__Exercise details__
Arrange the text lines of the items below as a JSON list of strings, one string per line, omitting blank lines. Leave the pictures out of the answer.

__Records shown__
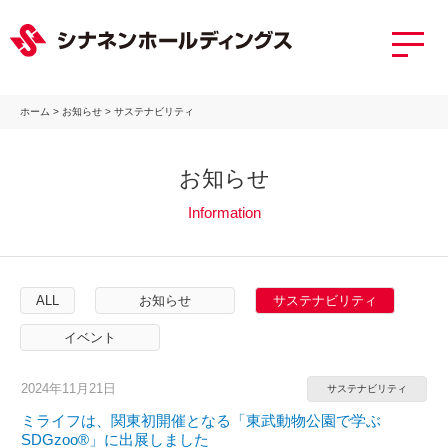
ホーム
>
お知らせ
>
サステナビリティ
お知らせ
Information
ALL
お知らせ
サステナビリティ
イベント
2024年11月21日
サステナビリティ
ミライフは、関東初開催となる「東武動物公園で学ぶ
SDGzoo®」に出展しました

__Exercise answer__
[
  "ホーム",
  ">",
  "お知らせ",
  ">",
  "サステナビリティ",
  "お知らせ",
  "Information",
  "ALL",
  "お知らせ",
  "サステナビリティ",
  "イベント",
  "2024年11月21日",
  "サステナビリティ",
  "ミライフは、関東初開催となる「東武動物公園で学ぶ",
  "SDGzoo®」に出展しました"
]